SAN JUAN (Puerto Rico) • Hurricane Irma killed eight people on the Caribbean island of Saint Martin and left Barbuda devastated as Florida population centres braced themselves for what was forecast to be a direct hit by one of the most powerful Atlantic storms in a century.
France, the Netherlands and Britain yesterday sent water, emergency rations and rescue teams to their stricken territories.
The worst-affected island so far is Saint Martin, which is divided between the Netherlands and France, where eight of 10 confirmed deaths took place.
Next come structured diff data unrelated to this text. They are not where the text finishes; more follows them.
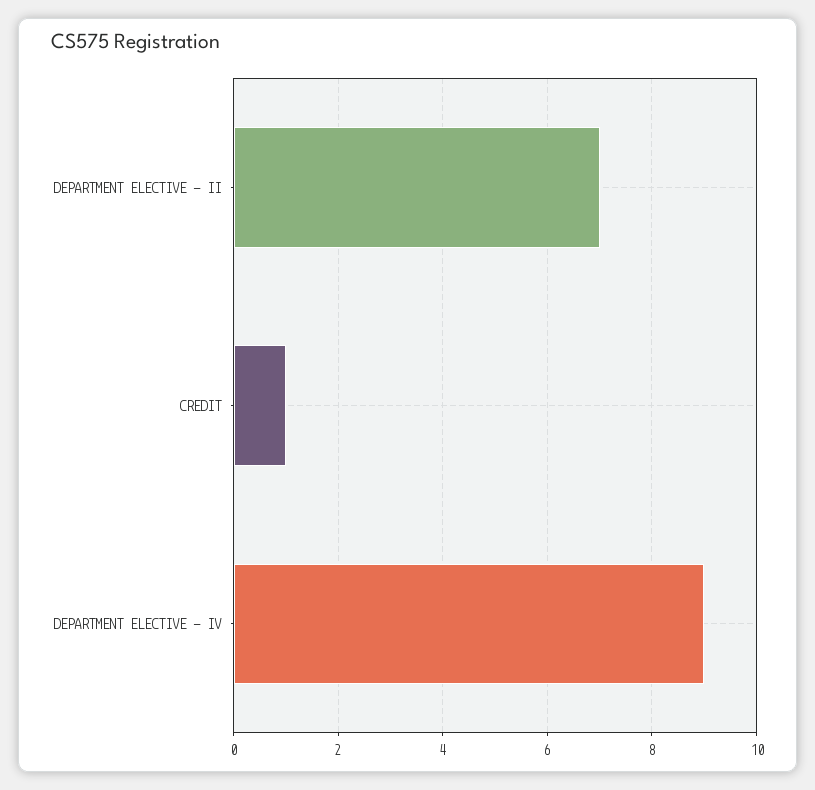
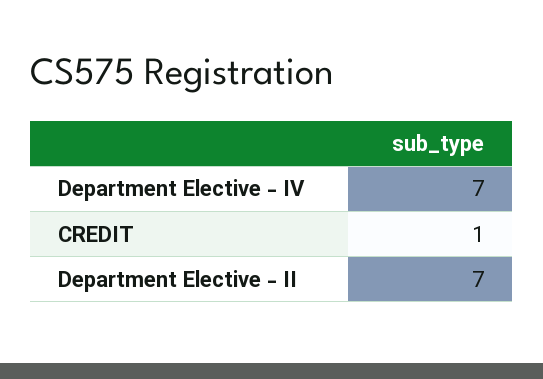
  {
    "DEPARTMENT ELECTIVE - II": 7,
    "CREDIT": 1,
-   "DEPARTMENT ELECTIVE - IV": 9
+   "DEPARTMENT ELECTIVE - IV": 7
  }

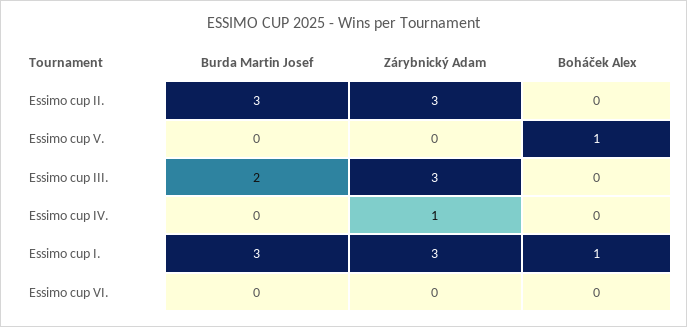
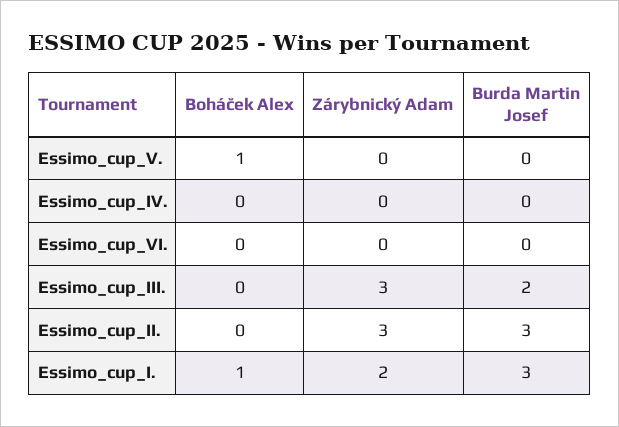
  {
    "Burda Martin Josef": {
      "Essimo cup II.": 3,
      "Essimo cup V.": 0,
      "Essimo cup III.": 2,
      "Essimo cup IV.": 0,
      "Essimo cup I.": 3,
      "Essimo cup VI.": 0
    },
    "Zárybnický Adam": {
      "Essimo cup II.": 3,
      "Essimo cup V.": 0,
      "Essimo cup III.": 3,
-     "Essimo cup IV.": 1,
+     "Essimo cup IV.": 0,
-     "Essimo cup I.": 3,
+     "Essimo cup I.": 2,
      "Essimo cup VI.": 0
    },
    "Boháček Alex": {
      "Essimo cup II.": 0,
      "Essimo cup V.": 1,
      "Essimo cup III.": 0,
      "Essimo cup IV.": 0,
      "Essimo cup I.": 1,
      "Essimo cup VI.": 0
    }
  }

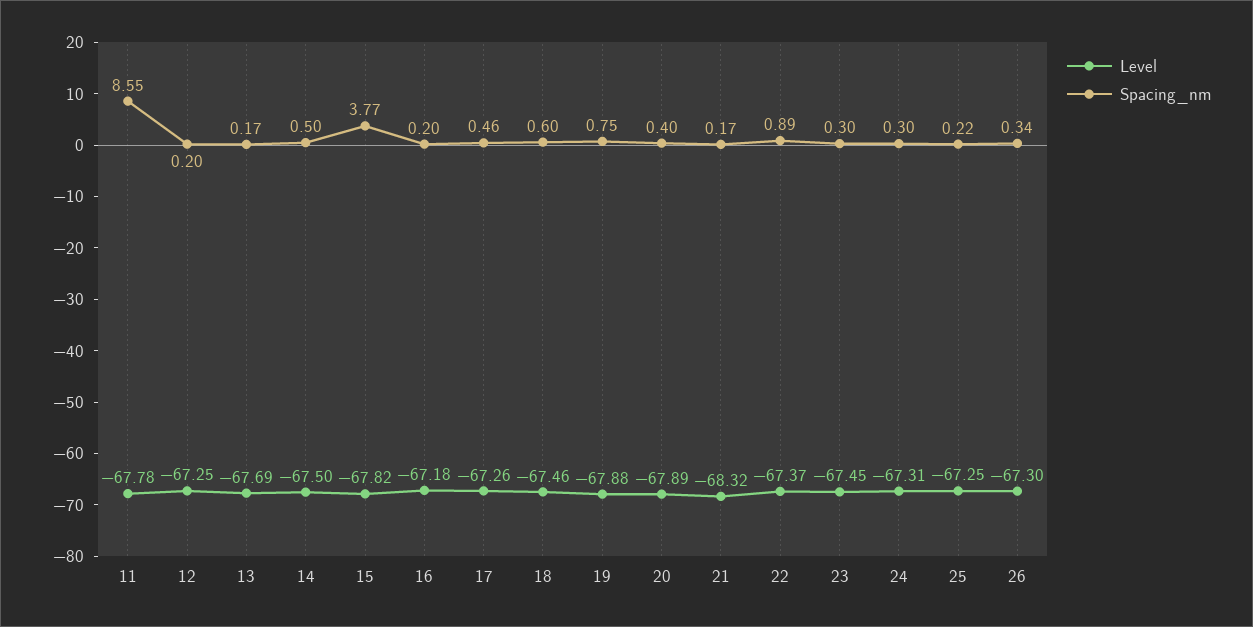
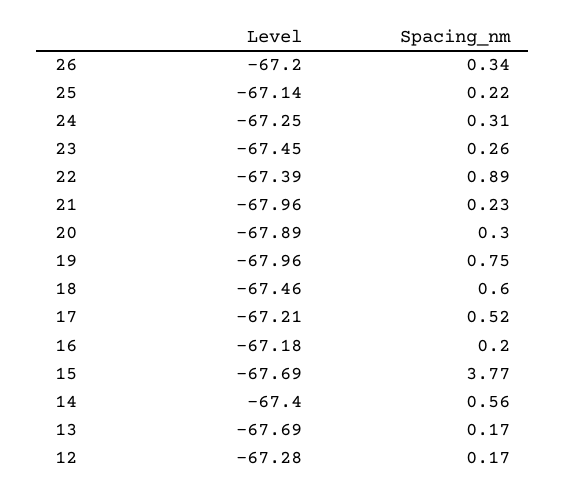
  {
    "Level": {
-     "11": -67.78,
-     "12": -67.25,
+     "12": -67.28,
      "13": -67.69,
-     "14": -67.5,
+     "14": -67.4,
-     "15": -67.82,
+     "15": -67.69,
      "16": -67.18,
-     "17": -67.26,
+     "17": -67.21,
      "18": -67.46,
-     "19": -67.88,
+     "19": -67.96,
      "20": -67.89,
-     "21": -68.32,
+     "21": -67.96,
-     "22": -67.37,
+     "22": -67.39,
      "23": -67.45,
-     "24": -67.31,
+     "24": -67.25,
-     "25": -67.25,
+     "25": -67.14,
-     "26": -67.3
+     "26": -67.2
    },
    "Spacing_nm": {
-     "11": 8.55,
-     "12": 0.2,
+     "12": 0.17,
      "13": 0.17,
-     "14": 0.5,
+     "14": 0.56,
      "15": 3.77,
      "16": 0.2,
-     "17": 0.46,
+     "17": 0.52,
      "18": 0.6,
      "19": 0.75,
-     "20": 0.4,
+     "20": 0.3,
-     "21": 0.17,
+     "21": 0.23,
      "22": 0.89,
-     "23": 0.3,
+     "23": 0.26,
-     "24": 0.3,
+     "24": 0.31,
      "25": 0.22,
      "26": 0.34
    }
  }

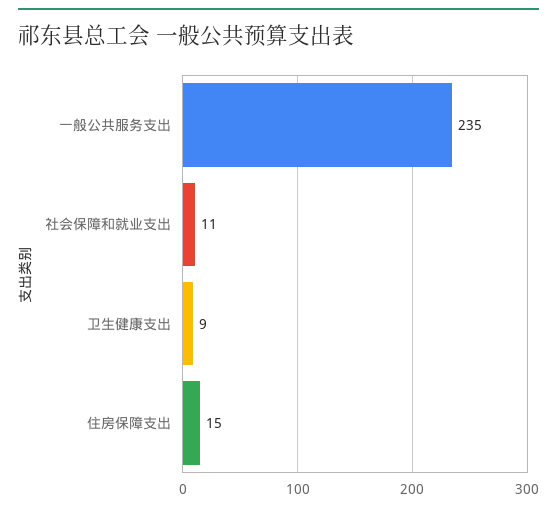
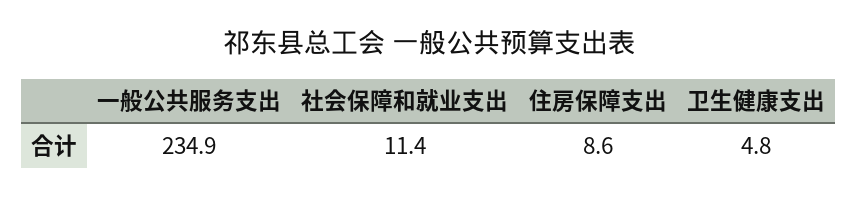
  {
    "一般公共服务支出": 234.9,
    "社会保障和就业支出": 11.4,
-   "卫生健康支出": 9,
+   "卫生健康支出": 4.8,
-   "住房保障支出": 15
+   "住房保障支出": 8.6
  }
Television footage showed a damaged marina with boats tossed into piles, submerged streets and flooded homes. Power was knocked out on Saint Martin, Saint Barthelemy and in parts of the US territory of Puerto Rico.
The hurricane was on track to reach Florida tomorrow or Sunday, becoming the second major hurricane to hit the US mainland in as many weeks after Hurricane Harvey.
On Saint Martin, Mr Daniel Gibbs, chairman of a local council told Radio Caribbean International: "It is an enormous disaster, 95 per cent of the island is destroyed. I am in shock."
Local newspaper editor Paul de Windt told the Paradise FM radio station from the island, which is home to around 80,000 people: "Lots of people are just wandering around aimlessly, as they have no homes any more and don't know what to do. It's catastrophic."
The island of Barbuda is a scene of "total carnage" and the tiny two-island nation will seek international assistance, said Prime Minister Gaston Browne of Antigua and Barbuda. Mr Browne told the BBC about half of Barbuda's population of some 1,800 were homeless while nine out of 10 buildings had suffered some damage and many were destroyed.
"We flew into Barbuda only to see total carnage. It was easily one of the most emotionally painful experiences that I have had," Mr Browne said in an interview on BBC Radio.
It is an enormous disaster, 95 per cent of the island is destroyed. I am in shock.
MR DANIEL GIBBS, chairman of a local council on the island of Saint Martin, talking to Radio Caribbean International.
"Approximately 50 per cent of them (residents of Barbuda) are literally homeless at this time. They are bunking together, we are trying to get ... relief supplies to them first thing tomorrow morning," he said.
Irma hit Puerto Rico early yesterday, buffeting its capital San Juan with rain and wind that scattered tree limbs across roadways. At least half of Puerto Rico's homes and businesses were without power.
The National Hurricane Centre (NHC) said it was the strongest hurricane ever recorded in the Atlantic Ocean and one of the five most forceful storms to hit the Atlantic basin in 82 years. Hurricane watches were in effect for the northwestern Bahamas and Cuba.
In Florida, emergency management officials began evacuations in advance of Irma's arrival. Mr Ed Rappaport, the Miami-based NHC's acting director, called Irma a "once-in-a-generation storm".
Florida Governor Rick Scott said Irma could be more devastating than Hurricane Andrew, a Category 5 storm that struck the state in 1992 and still ranks as one of the costliest ever in the United States.
Billionaire Richard Branson, 67, his relatives and staff survived Irma by hunkering down in the concrete wine cellar of his home on his private Necker Island in the British Virgin Islands, which he said "sustained extensive damage".
Playing board games and resting in bunk beds as the storm passed, he described the atmosphere as "eerie but beautiful".